Las peregrinaciones son una manera importante de sostener la presencia cristiana en Tierra Santa. También gracias a estos viajes de fe los cristianos pueden ayudar a los hermanos que viven allí. Esto permite a los cristianos de Tierra Santa trabajar y sustentar a sus familias. Sin esta aportación de solidaridad, Tierra Santa sería más pobre no sólo en el plano económico, sino y sobre todo desde el punto de vista humano. Las peregrinaciones permiten, en efecto, un intercambio de culturas, lenguas, tradiciones, etc., que abren al conocimiento y al respeto recíproco, promoviendo una sociedad fundada en los valores de justicia y fraternidad universales. Si, por una parte, los peregrinos aportan recursos a los habitantes de estas tierras, por otra, reciben mucho más de lo que pueden ofrecer. De hecho, el peregrino vive una experiencia de fe en los lugares de la historia de la salvación que han visto el paso de Jesús en esa tierra. Un viaje por la memoria y, al mismo tiempo, un redescubrimiento del Evangelio que se encarna en todo tiempo y en todas las latitudes.

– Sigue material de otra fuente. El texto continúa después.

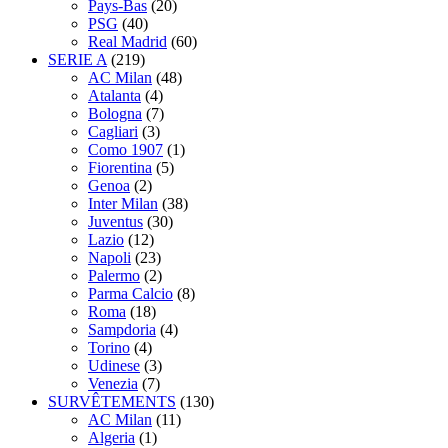
Pays-Bas
(20)
PSG
(40)
Real Madrid
(60)
SERIE A
(219)
AC Milan
(48)
Atalanta
(4)
Bologna
(7)
Cagliari
(3)
Como 1907
(1)
Fiorentina
(5)
Genoa
(2)
Inter Milan
(38)
Juventus
(30)
Lazio
(12)
Napoli
(23)
Palermo
(2)
Parma Calcio
(8)
Roma
(18)
Sampdoria
(4)
Torino
(4)
Udinese
(3)
Venezia
(7)
SURVÊTEMENTS
(130)
AC Milan
(11)
Algeria
(1)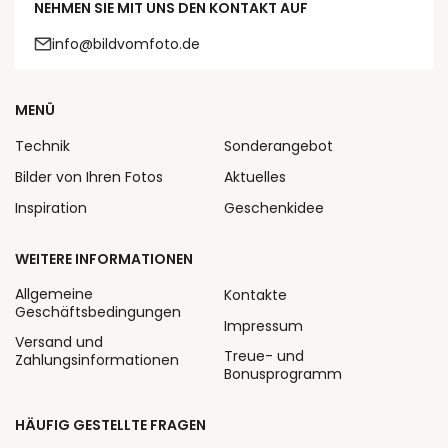
NEHMEN SIE MIT UNS DEN KONTAKT AUF
info@bildvomfoto.de
MENÜ
Technik
Sonderangebot
Bilder von Ihren Fotos
Aktuelles
Inspiration
Geschenkidee
WEITERE INFORMATIONEN
Allgemeine
Kontakte
Geschäftsbedingungen
Impressum
Versand und
Treue- und
Zahlungsinformationen
Bonusprogramm
HÄUFIG GESTELLTE FRAGEN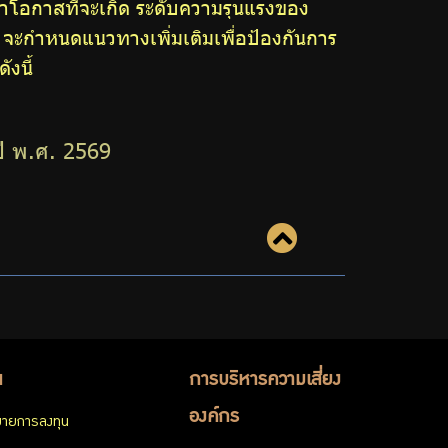
าโอกาสที่จะเกิด ระดับความรุนแรงของ
 จะกำหนดแนวทางเพิ่มเติมเพื่อป้องกันการ
งนี้
ปี พ.ศ. 2569
น
การบริหารความเสี่ยง
องค์กร
ายการลงทุน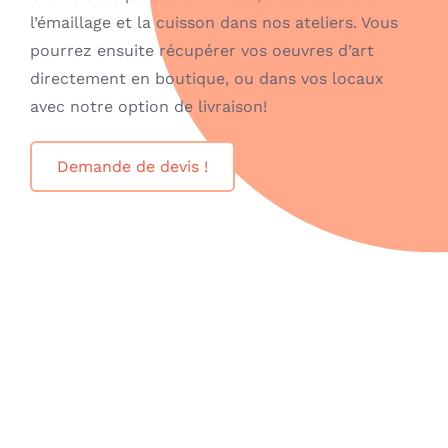
l’émaillage et la cuisson dans nos ateliers. Vous
pourrez ensuite récupérer vos oeuvres d’art
directement en boutique, ou dans vos locaux
avec notre option de livraison!
Demande de devis !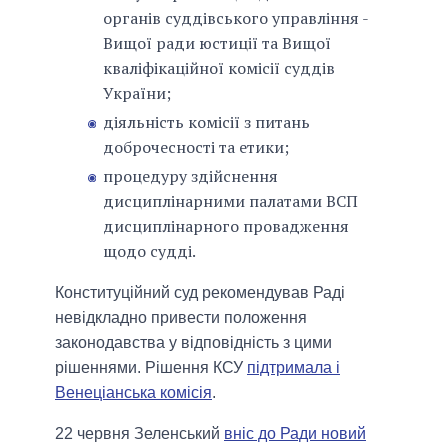
органів суддівського управління -
Вищої ради юстиції та Вищої
кваліфікаційної комісії суддів
України;
діяльність комісії з питань
доброчесності та етики;
процедуру здійснення
дисциплінарними палатами ВСП
дисциплінарного провадження
щодо судді.
Конституційний суд рекомендував Раді
невідкладно привести положення
законодавства у відповідність з цими
рішеннями. Рішення КСУ
підтримала і
Венеціанська комісія
.
22 червня Зеленський
вніс до Ради новий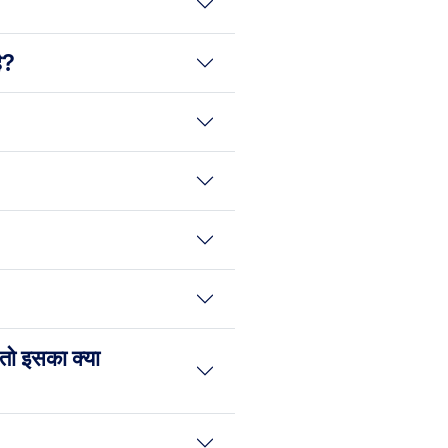
ै?
 तो इसका क्या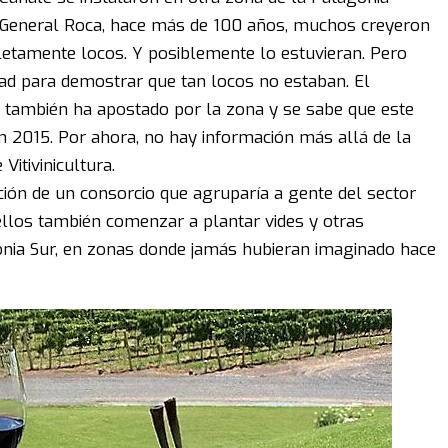
e General Roca, hace más de 100 años, muchos creyeron
etamente locos. Y posiblemente lo estuvieran. Pero
dad para demostrar que tan locos no estaban. El
 también ha apostado por la zona y se sabe que este
n 2015. Por ahora, no hay información más allá de la
 Vitivinicultura.
ción de un consorcio que agruparía a gente del sector
ellos también comenzar a plantar vides y otras
onia Sur, en zonas donde jamás hubieran imaginado hace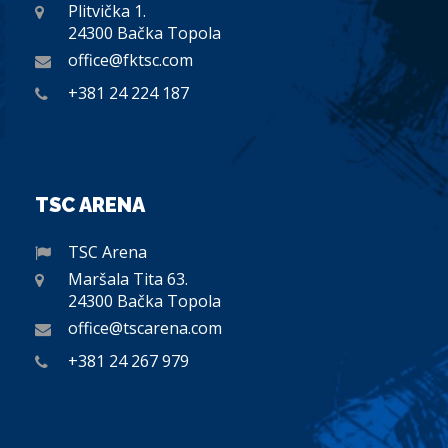
Plitvička 1.
24300 Bačka Topola
office@fktsc.com
+381 24 224 187
TSC ARENA
TSC Arena
Maršala Tita 63.
24300 Bačka Topola
office@tscarena.com
+381 24 267 979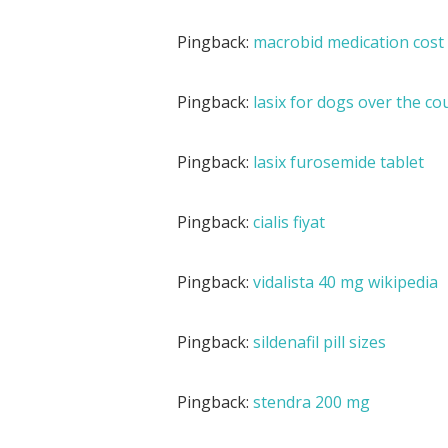
Pingback:
macrobid medication cost
Pingback:
lasix for dogs over the co
Pingback:
lasix furosemide tablet
Pingback:
cialis fiyat
Pingback:
vidalista 40 mg wikipedia
Pingback:
sildenafil pill sizes
Pingback:
stendra 200 mg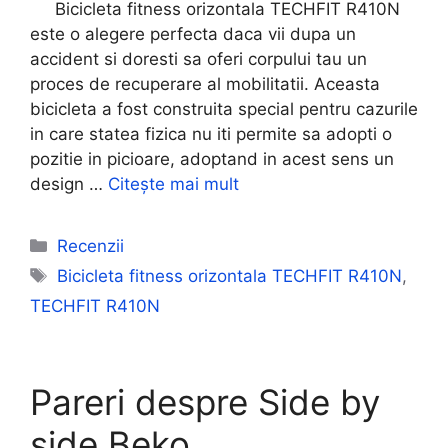
Bicicleta fitness orizontala TECHFIT R410N
este o alegere perfecta daca vii dupa un
accident si doresti sa oferi corpului tau un
proces de recuperare al mobilitatii. Aceasta
bicicleta a fost construita special pentru cazurile
in care statea fizica nu iti permite sa adopti o
pozitie in picioare, adoptand in acest sens un
design …
Citește mai mult
Categorii
Recenzii
Etichete
Bicicleta fitness orizontala TECHFIT R410N
,
TECHFIT R410N
Pareri despre Side by
side Beko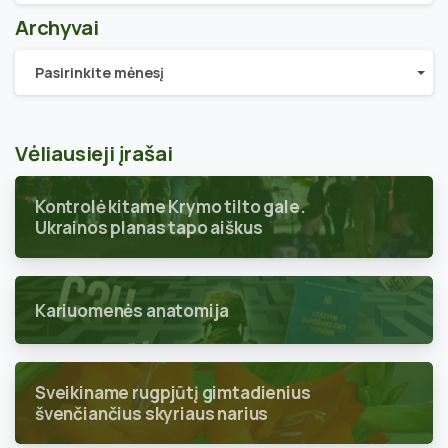
Archyvai
Archyvai
Pasirinkite mėnesį
Vėliausieji įrašai
Kontrolė kitame Krymo tilto gale.
Ukrainos planas tapo aiškus
Kariuomenės anatomija
Sveikiname rugpjūtį gimtadienius
švenčiančius skyriaus narius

Puedo decir que, para mí, las visitas a Tierra Santa, empezando por la primera en 1980, inmediatamente después de mi ordenación sacerdotal, han constituido una experiencia humana y espiritual inolvidable. Recuerdo con gran emoción la noche en que, en 2009, en vísperas del viaje apostólico del papa Benedicto XVI, pude orar largamente en Getsemaní, en la basílica de la Agonía, completamente vacía, hasta bien avanzada la noche. O la misa celebrada en el edículo del Santo Sepulcro, a la mañana siguiente, al amanecer. Fueron momentos muy intensos, como los que viví siguiendo al papa Francisco en 2014, que dejaron un signo indeleble en mi corazón y que recuerdo con nostalgia. Las peregrinaciones a Tierra Santa han sido para mí un modo privilegiado de conocer, amar y seguir más a Nuestro Señor Jesús. A veces, con un estremecimiento de temor, teniendo conciencia de pisar la misma tierra que Él pisó. Pero siempre con inmensa gratitud, sabiendo que todo lo que hizo, lo hizo por mí y por todos mis hermanos y hermanas en la humanidad, lo hizo por nuestro amor y nuestra salvación. Deseo que cada persona que peregrina en Tierra Santa experimente los mismos sentimientos y vuelva fortalecido en la fe y en el testimonio cristiano.